How to Know When You Are Throttled by Amazon's IMDS

Generally, you don't think about how much your instance is using the IAM profile attached to it. You probably care what it can do, and you've spent some time ensuring it's privileged appropriately. This raises the question of whether you should care how often the server invokes the Instance Metadata Service (IMDS).

Most of the time, the answer is probably not. However, I recently ran into a scenario where it did matter. Consider the sequence diagram below:

Sequence diagram illustrating a provisioning workflow where a ProvisioningServer starts an Ansible playbook to configure TargetServers. The diagram shows the ProvisioningServer fetching temporary AWS credentials from IMDS, authenticating to a VaultServer, retrieving secrets, and applying them to TargetServers via Ansible templating. The process loops for each secret needed, then continues with remaining playbook steps after secrets are provisioned. Four main components—ProvisioningServer, TargetServers, VaultServer, and IMDS—are depicted with labeled message flows between them. — The sequence that caused periodic failures for weeks

Let's break down the background of that sequence diagram.
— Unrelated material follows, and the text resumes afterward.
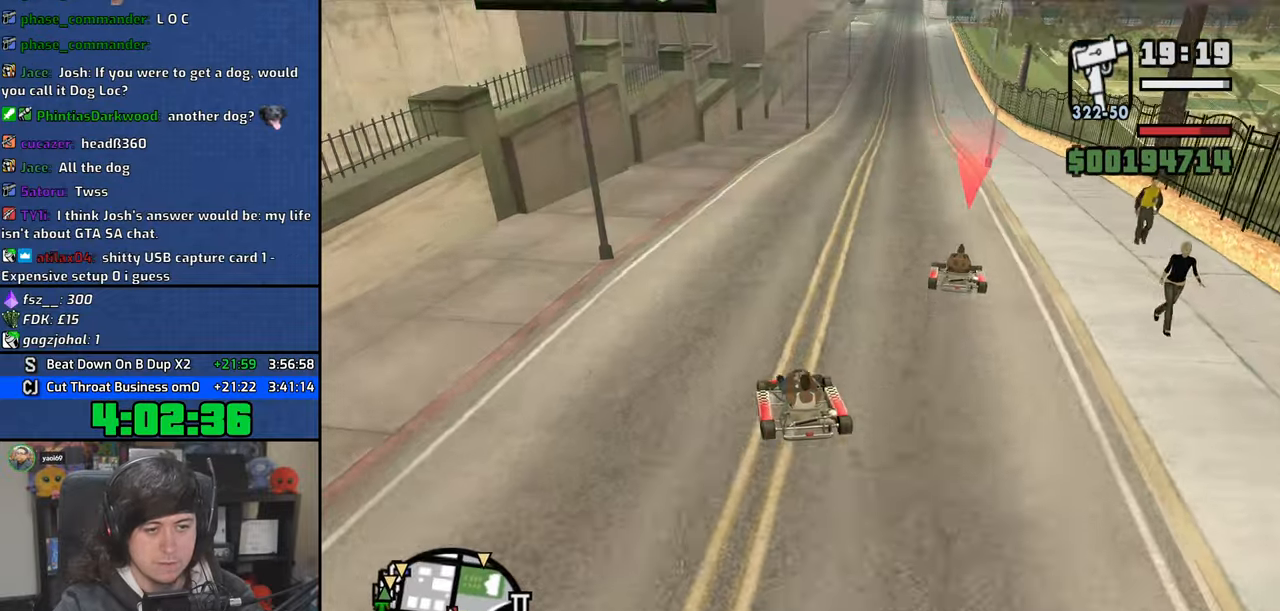
{"keys": ["w"], "mouse": [], "events": [[83, "d", "up"]]}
We have a ProvisioningServer that can be used programmatically to run Ansible in a push configuration. It might target one server or fifty, depending on the playbook and inventory used.

Some of the tasks in some playbooks template configuration files with sensitive credentials. Now, like any sane person, they aren't stored in Git but a secrets engine. In this case, Hashicorp Vault.

The authentication method for this provisioning server to Vault is using IAM instance profiles. To do this, the server will make a call to IMDS, get credentials, and then auth to Vault.

After fetching the secret, Ansible continues on, repeating any authentication and credential fetches.

The Problem

Now, as mentioned, Ansible sometimes pushes to dozens of servers at once, leveraging the magic of the multiplexing setting. Over time, we'd notice that Ansible would occasionally fail when fetching the secret. We'd attribute this to various causes, such as network instability or swapping from HashiVault lookup to the KV Get module in our configuration.

The errors in the log were vague: "An exception occurred during task execution." Ansible suggested using -vvv for the whole trace, but that didn't reveal any more details.

We tried a lot of fixes:

Refactoring the HashiVault lookups to be more dry
Toying with Multiplexing and timeout settings in Ansible and the HashiVault module
Reducing the number of nodes that are pushed to

None of the above worked. Sometimes, there were improvements; 3 out of 5 jobs failed instead of 5 out of 5, but overall, it was still an issue and prevented reliable configuration management.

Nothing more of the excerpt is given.